**Selection**.
Silent Bob wrote:dzoki--You may be right--I've only been practicing for 38 years, so I can't give you a definitive answer, but the scent of your pious certainty leads me to wonder how well you understand the reality of what you are stating so boldly, or are you merely parroting the words of Shamar Rinpoche?...

I'm just sayin'...

Chris
This is just my experience with vajrayana practice, I have been going through same thing that I described above. Until one of my teachers explained to me that I should stop banging my head against the wall, that is I should stop trying to do complicated vajrayana rituals when my mind is so distracted, because there will be no benefit. In the light of this I adjusted my practice a bit, although still there was much craving for some vajrayana circus in me, shamatha was just plain boring to me. But over the time i found out that there is no way I can get around this, also as meditation started to arise in me, shamatha was no more boring.

**Dataset records**.
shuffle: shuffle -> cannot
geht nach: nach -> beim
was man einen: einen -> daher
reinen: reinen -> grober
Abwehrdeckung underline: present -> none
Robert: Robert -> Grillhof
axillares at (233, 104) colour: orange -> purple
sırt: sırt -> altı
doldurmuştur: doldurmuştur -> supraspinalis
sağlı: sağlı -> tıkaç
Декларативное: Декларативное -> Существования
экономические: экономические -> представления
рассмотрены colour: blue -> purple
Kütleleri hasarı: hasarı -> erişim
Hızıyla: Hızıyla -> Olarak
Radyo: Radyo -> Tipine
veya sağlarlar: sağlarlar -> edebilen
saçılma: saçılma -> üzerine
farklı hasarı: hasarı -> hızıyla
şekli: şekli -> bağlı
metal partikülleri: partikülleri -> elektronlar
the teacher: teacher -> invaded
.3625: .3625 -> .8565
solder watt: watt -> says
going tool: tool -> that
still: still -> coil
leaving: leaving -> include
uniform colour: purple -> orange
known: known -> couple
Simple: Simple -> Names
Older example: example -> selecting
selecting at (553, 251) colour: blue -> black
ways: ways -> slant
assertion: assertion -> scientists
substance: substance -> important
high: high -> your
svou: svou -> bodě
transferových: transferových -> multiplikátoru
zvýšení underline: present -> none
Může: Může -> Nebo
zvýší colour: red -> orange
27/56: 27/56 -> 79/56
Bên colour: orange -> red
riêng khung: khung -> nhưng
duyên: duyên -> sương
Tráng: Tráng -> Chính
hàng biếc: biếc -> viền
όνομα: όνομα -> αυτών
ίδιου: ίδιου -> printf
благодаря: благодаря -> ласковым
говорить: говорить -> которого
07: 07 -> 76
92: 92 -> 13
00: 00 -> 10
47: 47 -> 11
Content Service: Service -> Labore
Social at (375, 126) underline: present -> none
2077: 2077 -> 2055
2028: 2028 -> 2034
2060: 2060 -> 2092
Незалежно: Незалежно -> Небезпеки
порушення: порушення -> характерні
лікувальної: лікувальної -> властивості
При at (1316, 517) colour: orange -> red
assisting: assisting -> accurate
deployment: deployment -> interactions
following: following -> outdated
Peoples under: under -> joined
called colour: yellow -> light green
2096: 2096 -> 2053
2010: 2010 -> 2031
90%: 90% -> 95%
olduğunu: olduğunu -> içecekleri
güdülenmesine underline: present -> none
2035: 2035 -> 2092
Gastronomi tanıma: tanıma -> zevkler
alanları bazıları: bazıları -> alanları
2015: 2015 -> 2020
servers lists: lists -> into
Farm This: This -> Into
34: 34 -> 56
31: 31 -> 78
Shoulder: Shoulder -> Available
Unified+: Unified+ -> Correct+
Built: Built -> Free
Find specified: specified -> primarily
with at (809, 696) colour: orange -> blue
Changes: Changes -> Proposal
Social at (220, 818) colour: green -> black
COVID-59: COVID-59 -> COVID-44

**Brief**. Copy the forum post from "I'm just sayin'..." up to and including "no more boring.", changing every "shamatha" to "calm abiding".

**Task answer**.
I'm just sayin'...

Chris
This is just my experience with vajrayana practice, I have been going through same thing that I described above. Until one of my teachers explained to me that I should stop banging my head against the wall, that is I should stop trying to do complicated vajrayana rituals when my mind is so distracted, because there will be no benefit. In the light of this I adjusted my practice a bit, although still there was much craving for some vajrayana circus in me, calm abiding was just plain boring to me. But over the time i found out that there is no way I can get around this, also as meditation started to arise in me, calm abiding was no more boring.